Steel-rule dies, also known as cookie-cutter dies, are used to cut sheet metal and softer webs, such as plastics, wood, cork, felt, fabrics, and cardboard. The cutting surface of the die is the edge of hardened steel strips, known as steel rule. These steel rules are usually located using saw-cut grooves in plywood. The mating die can be a flat pieces of hardwood or steel, a male shape that matches the workpiece profile, or it can have a matching groove that allows the rule to nest into. Rubber strips are wedged in with the steel rule to act as the stripper plate; the rubber compresses on the down-stroke and on the up-stroke it pushes the workpiece out of the die. The main advantage of steel-rule dies is the low cost to make them, as compared to solid dies; however, they are not as robust as solid dies, so they usually only used for short production runs.

Rotary die

In the broadest sense, a rotary die is a circular shaped die that may be used in any manufacturing field. However, it most commonly refers to circular shaped dies used to process soft webs, such as paper and cardboard. Two dies are used, one has cutting and creasing rules, while the other acts as the anvil.
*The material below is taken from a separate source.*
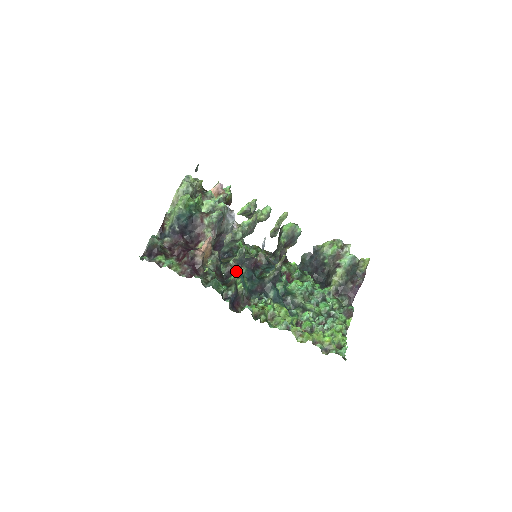
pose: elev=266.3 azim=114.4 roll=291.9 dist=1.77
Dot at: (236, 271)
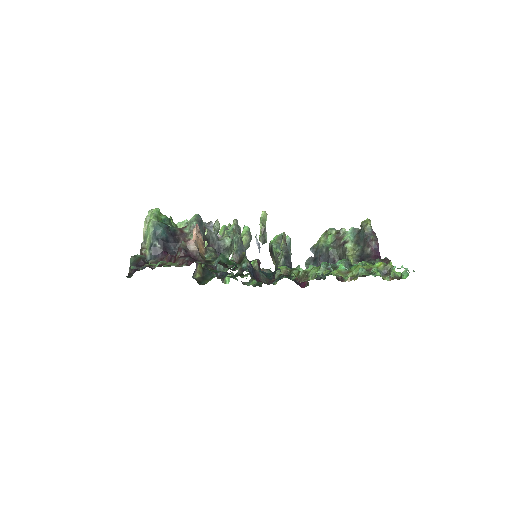
Dot at: occluded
Rotary dies are faster than flat dies, but not as accurate.
The term also refers to dies used in the roll forming process.

Wire pulling

Wire-making dies have a hole through the middle of them. A wire or rod of steel, copper, other metals, or alloy enters into one side and is lubricated and reduced in size. The leading tip of the wire is usually pointed in the process. The tip of the wire is then guided into the die and rolled onto a block on the opposite side. The block provides the power to pull the wire through the die.
The die is divided into several different sections. First is an entrance angle that guides the wire into the die. Next is the approach angle, which brings the wire to the nib, which facilitates the reduction. Next is the bearing and the back relief. Lubrication is added at the entrance angle. The lube can be in powdered soap form. If the lubricant is soap, the friction of the drawing of wire heats the soap to liquid form and coats the wire. The wire should never actually come in contact with the die. A thin coat of lubricant should prevent the metal to metal contact.
For pulling a substantial rod down to a fine wire a series of several dies is used to obtain progressive reduction of diameter in stages.
Standard wire gauges used to refer to the number of dies through which the wire had been pulled. Thus, a higher-numbered wire gauge meant a thinner wire. Typical telephone wires were 22-gauge, while main power cables might be 3- or 4-gauge.